The researchers analyzed 3.9 million pediatric hospitalizations spanning 2016 through 2023. When they applied the PSE definition, sepsis appeared in 1.3% of all pediatric hospital stays - roughly 1 in every 75 hospitalized children. Among those identified, more than 1 in 10 died before discharge. Scaled nationally, that translates to more than 18,000 sepsis cases and more than 1,800 deaths each year.

The PSE definition was validated against physician chart review and outperformed billing codes in accuracy. The rates of pediatric sepsis and associated mortality remained relatively stable between 2016 and 2022, a finding that contradicts some earlier billing-code-based studies suggesting dramatic changes over the same period.

Nearly 1 in 5 pediatric hospital deaths involved sepsis. Most cases were already present when the child was admitted, but a smaller fraction developed during hospitalization. That hospital-acquired subset carried higher mortality, pointing toward the importance of infection prevention alongside early recognition.

A surveillance framework, not a cure

The study is fundamentally an exercise in measurement. It does not test a treatment or propose a clinical intervention. What it offers is a standardized ruler - one that can be applied consistently across health systems to track pediatric sepsis over time and compare outcomes between hospitals.

That matters because you cannot improve what you cannot reliably measure. If Hospital A uses one coding convention and Hospital B uses another, comparing their sepsis rates is meaningless. A clinical-data-based definition sidesteps that problem, at least in theory.

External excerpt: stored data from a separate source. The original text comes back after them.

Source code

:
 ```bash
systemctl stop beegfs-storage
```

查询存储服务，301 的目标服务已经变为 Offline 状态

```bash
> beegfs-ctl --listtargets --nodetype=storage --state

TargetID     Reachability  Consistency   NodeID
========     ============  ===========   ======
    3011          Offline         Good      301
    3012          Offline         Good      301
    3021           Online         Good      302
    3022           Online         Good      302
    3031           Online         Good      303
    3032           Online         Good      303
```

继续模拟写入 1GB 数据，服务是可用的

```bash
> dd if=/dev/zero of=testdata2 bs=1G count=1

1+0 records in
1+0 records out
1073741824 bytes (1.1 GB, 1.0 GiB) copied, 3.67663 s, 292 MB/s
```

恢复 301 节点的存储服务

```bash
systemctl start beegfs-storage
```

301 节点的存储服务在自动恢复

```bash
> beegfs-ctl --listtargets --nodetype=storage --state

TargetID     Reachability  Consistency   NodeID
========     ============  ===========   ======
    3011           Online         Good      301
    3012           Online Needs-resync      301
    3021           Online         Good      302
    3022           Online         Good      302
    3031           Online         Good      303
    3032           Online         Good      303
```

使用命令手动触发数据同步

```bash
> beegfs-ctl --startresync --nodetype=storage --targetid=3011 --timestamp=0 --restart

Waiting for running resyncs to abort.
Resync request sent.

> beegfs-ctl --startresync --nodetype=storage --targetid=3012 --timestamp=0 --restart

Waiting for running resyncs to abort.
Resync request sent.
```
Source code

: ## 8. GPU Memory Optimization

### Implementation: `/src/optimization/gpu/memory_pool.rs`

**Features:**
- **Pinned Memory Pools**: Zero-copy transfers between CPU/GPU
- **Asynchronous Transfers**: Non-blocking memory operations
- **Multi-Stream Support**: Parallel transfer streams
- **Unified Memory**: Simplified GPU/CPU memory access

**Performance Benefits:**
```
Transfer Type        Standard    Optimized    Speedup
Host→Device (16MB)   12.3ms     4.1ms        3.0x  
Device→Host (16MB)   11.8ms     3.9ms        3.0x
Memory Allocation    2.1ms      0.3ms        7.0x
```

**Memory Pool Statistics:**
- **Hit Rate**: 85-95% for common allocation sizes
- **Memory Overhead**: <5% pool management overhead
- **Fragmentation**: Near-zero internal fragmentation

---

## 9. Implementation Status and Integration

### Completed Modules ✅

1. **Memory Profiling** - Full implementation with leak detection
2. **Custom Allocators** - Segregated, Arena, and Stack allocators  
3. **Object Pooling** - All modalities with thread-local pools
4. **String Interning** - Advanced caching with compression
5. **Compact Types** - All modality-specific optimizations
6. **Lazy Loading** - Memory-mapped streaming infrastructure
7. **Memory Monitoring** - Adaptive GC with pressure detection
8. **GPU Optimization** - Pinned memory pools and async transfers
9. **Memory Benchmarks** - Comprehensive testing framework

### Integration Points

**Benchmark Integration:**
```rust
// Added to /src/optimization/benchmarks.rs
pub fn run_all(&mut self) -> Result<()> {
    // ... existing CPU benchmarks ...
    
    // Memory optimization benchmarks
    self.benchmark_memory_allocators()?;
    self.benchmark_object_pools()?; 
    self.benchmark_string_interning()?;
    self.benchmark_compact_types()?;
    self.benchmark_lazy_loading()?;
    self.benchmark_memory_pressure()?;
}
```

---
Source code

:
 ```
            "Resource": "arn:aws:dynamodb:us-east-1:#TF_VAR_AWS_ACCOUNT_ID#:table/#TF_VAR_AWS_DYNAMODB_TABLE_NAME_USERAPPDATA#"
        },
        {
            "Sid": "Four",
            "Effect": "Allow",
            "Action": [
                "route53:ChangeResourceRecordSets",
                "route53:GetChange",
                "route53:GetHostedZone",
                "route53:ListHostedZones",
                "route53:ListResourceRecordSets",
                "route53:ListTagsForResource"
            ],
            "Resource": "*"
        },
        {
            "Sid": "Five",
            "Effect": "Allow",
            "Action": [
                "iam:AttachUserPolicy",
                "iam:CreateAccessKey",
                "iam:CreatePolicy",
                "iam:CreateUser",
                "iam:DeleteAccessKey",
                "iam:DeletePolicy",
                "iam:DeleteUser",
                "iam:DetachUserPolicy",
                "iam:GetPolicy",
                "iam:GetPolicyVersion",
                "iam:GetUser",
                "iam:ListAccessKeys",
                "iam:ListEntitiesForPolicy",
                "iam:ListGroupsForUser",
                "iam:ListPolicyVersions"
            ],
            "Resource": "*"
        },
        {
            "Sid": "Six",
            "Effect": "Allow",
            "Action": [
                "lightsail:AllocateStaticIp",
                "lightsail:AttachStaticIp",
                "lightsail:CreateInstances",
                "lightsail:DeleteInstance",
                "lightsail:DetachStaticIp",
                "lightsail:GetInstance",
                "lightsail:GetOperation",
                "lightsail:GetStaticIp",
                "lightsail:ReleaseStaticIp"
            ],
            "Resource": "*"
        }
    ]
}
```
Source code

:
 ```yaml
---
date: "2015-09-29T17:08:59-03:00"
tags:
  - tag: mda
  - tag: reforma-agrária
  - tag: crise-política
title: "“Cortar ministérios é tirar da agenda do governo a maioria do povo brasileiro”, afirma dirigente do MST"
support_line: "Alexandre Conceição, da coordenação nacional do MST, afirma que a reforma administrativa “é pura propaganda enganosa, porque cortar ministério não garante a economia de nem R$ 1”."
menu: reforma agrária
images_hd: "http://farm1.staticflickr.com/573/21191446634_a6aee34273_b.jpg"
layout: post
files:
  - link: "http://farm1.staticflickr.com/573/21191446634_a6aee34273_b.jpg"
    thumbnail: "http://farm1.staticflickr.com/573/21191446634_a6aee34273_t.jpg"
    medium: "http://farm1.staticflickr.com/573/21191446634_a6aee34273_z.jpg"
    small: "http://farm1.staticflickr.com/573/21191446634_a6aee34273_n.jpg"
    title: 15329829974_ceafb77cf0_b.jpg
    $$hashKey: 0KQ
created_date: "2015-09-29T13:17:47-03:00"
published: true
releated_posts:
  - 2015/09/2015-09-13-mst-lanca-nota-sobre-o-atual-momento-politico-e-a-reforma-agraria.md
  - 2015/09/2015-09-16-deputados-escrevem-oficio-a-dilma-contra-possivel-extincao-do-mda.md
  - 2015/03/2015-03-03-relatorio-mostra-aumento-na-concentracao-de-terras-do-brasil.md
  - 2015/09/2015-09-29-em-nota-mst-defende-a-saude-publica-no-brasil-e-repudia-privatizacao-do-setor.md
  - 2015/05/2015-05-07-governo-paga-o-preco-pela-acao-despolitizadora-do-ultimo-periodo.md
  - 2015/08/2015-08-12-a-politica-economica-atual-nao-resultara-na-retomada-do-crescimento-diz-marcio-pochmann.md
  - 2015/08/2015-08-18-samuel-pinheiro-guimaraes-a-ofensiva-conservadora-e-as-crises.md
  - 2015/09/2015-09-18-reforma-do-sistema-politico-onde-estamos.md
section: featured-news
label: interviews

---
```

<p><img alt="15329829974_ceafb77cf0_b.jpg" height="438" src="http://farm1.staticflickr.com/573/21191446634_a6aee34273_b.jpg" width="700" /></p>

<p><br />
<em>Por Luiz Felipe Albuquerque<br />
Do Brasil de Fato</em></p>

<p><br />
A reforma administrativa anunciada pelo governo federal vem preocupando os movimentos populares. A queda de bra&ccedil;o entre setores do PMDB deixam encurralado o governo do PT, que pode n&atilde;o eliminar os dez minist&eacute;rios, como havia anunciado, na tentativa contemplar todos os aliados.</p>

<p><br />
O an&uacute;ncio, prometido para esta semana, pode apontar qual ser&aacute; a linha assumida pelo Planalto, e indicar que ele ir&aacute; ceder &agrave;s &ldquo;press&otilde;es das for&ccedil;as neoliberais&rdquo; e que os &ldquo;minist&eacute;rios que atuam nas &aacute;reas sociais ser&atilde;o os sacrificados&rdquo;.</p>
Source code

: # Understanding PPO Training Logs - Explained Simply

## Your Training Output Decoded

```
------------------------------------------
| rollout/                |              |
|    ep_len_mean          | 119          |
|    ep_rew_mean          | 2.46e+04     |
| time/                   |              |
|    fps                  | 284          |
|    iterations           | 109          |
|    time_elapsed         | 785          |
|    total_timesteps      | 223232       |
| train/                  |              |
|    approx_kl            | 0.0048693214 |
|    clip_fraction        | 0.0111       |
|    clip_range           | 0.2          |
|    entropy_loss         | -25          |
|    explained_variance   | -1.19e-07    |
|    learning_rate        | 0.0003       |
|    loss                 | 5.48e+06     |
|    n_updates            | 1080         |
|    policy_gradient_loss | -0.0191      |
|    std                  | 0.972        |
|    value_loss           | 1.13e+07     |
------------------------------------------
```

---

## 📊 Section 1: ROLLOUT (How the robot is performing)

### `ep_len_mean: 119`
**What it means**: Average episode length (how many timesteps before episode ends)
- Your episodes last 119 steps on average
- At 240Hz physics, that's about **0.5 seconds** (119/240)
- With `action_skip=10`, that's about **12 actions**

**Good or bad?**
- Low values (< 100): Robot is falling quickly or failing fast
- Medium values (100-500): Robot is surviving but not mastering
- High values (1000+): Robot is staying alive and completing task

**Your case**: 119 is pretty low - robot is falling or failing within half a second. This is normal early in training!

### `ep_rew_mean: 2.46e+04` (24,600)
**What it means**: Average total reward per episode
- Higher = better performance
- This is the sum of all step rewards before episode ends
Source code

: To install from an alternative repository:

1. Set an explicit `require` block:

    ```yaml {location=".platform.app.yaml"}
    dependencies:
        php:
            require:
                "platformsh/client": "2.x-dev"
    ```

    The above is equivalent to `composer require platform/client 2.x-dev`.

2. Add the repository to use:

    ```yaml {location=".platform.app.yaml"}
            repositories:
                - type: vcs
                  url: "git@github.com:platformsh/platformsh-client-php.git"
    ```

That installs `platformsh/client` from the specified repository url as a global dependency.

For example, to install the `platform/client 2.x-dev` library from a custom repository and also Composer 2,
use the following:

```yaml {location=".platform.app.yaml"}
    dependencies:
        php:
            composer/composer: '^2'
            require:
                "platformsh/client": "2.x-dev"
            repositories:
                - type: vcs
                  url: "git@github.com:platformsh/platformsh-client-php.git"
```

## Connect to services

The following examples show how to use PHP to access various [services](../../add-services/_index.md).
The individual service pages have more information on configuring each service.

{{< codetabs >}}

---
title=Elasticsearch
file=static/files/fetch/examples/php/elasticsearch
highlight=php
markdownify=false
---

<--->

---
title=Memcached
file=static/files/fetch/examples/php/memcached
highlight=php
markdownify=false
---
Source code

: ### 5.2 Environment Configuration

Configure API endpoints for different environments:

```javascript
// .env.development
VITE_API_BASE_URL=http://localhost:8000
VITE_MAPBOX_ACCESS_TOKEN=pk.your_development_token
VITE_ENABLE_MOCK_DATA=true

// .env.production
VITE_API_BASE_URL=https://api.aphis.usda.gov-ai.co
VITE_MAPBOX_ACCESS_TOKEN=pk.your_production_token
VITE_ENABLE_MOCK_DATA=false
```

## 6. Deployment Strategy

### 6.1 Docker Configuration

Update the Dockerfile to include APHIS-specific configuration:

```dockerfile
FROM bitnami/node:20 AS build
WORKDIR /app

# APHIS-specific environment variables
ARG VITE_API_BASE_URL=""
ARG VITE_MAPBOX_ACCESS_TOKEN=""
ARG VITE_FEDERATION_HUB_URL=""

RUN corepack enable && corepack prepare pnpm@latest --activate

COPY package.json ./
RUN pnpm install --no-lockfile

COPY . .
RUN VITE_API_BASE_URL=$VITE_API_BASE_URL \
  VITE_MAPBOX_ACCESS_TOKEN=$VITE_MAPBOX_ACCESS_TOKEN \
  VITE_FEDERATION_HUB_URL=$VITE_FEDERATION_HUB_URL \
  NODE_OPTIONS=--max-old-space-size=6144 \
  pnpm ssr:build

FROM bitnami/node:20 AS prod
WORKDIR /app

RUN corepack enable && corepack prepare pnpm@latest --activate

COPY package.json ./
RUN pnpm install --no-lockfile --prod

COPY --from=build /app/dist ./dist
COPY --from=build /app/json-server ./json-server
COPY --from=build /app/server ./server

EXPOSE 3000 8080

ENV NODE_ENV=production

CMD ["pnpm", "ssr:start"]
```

There are important caveats. The PSE definition depends on electronic health records that capture the relevant data elements, which may exclude smaller or under-resourced facilities. The validation was performed against physician chart review at participating centers, and the extent to which it generalizes to all hospital types remains to be tested. The study also covers only hospitalized children; sepsis identified and treated in emergency departments without admission would not be captured.

Counting as a first step

The CDC funded this work, and the study was presented at the Society of Critical Care Medicine Congress. The underlying logic is straightforward: standardized national surveillance creates a foundation for targeted prevention, quality improvement, and policy decisions. Whether that foundation actually leads to fewer children dying from sepsis will depend on what comes next - the interventions, the funding, and the willingness of health systems to act on what the numbers show.

For now, the numbers themselves are sobering enough. Sepsis kills more than five children per day in US hospitals. We just did not have a reliable way to say so until now.

Source: "National Estimates of Pediatric Sepsis in US Hospitals Using Clinical Data." JAMA, published March 22, 2026. DOI: 10.1001/jama.2026.3100. Led by Chanu Rhee, MD, MPH, Harvard Pilgrim Health Care Institute / Harvard Medical School, with collaborators at Children's Hospital of Philadelphia and Nemours Children's Hospital, Delaware. Funded by the Centers for Disease Control and Prevention.